**EXERCISE REQUIREMENTS**
Could you copy out all the data below with "this image" swapped for "the picture" at every occurrence, keeping everything else the same and omitting the pictures?

**STORED ROWS**
- - - -

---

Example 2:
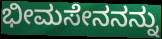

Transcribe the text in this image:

ಭೀಮಸೇನನನ್ನು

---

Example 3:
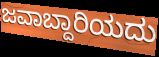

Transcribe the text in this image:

ಜವಾಬ್ದಾರಿಯದು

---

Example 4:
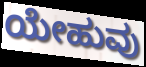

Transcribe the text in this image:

ಯೇಹುವು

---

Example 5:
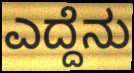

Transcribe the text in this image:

ಎದ್ದೆನು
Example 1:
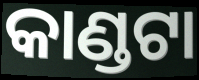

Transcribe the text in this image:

କାଣ୍ଡଟା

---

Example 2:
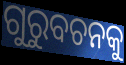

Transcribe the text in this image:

ଗୁରୁବଚନକୁ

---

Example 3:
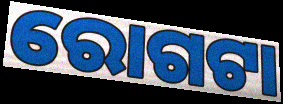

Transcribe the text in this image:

ରୋଗଟା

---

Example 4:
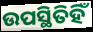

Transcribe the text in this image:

ଉପସ୍ଥିତିହିଁ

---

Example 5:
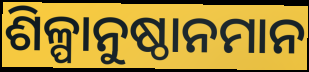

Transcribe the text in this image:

ଶିଳ୍ପାନୁଷ୍ଠାନମାନ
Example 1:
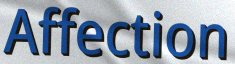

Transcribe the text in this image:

Affection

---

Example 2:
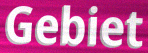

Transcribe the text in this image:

Gebiet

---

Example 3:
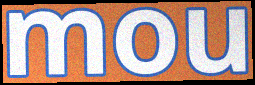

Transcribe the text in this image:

mou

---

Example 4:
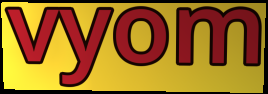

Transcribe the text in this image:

vyom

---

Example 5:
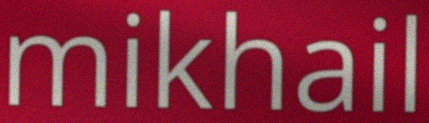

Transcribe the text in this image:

mikhail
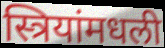
स्त्रियांमधली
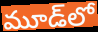
మూడ్‌లో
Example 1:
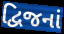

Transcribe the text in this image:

દ્વિજનાં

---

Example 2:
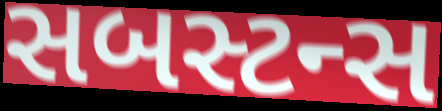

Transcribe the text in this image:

સબસ્ટન્સ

- - - -

**SOLUTION TO THIS TASK**
---

Example 2:

Transcribe the text in the picture:

ಭೀಮಸೇನನನ್ನು

---

Example 3:

Transcribe the text in the picture:

ಜವಾಬ್ದಾರಿಯದು

---

Example 4:

Transcribe the text in the picture:

ಯೇಹುವು

---

Example 5:

Transcribe the text in the picture:

ಎದ್ದೆನು
Example 1:

Transcribe the text in the picture:

କାଣ୍ଡଟା

---

Example 2:

Transcribe the text in the picture:

ଗୁରୁବଚନକୁ

---

Example 3:

Transcribe the text in the picture:

ରୋଗଟା

---

Example 4:

Transcribe the text in the picture:

ଉପସ୍ଥିତିହିଁ

---

Example 5:

Transcribe the text in the picture:

ଶିଳ୍ପାନୁଷ୍ଠାନମାନ
Example 1:

Transcribe the text in the picture:

Affection

---

Example 2:

Transcribe the text in the picture:

Gebiet

---

Example 3:

Transcribe the text in the picture:

mou

---

Example 4:

Transcribe the text in the picture:

vyom

---

Example 5:

Transcribe the text in the picture:

mikhail
स्त्रियांमधली
మూడ్‌లో
Example 1:

Transcribe the text in the picture:

દ્વિજનાં

---

Example 2:

Transcribe the text in the picture:

સબસ્ટન્સ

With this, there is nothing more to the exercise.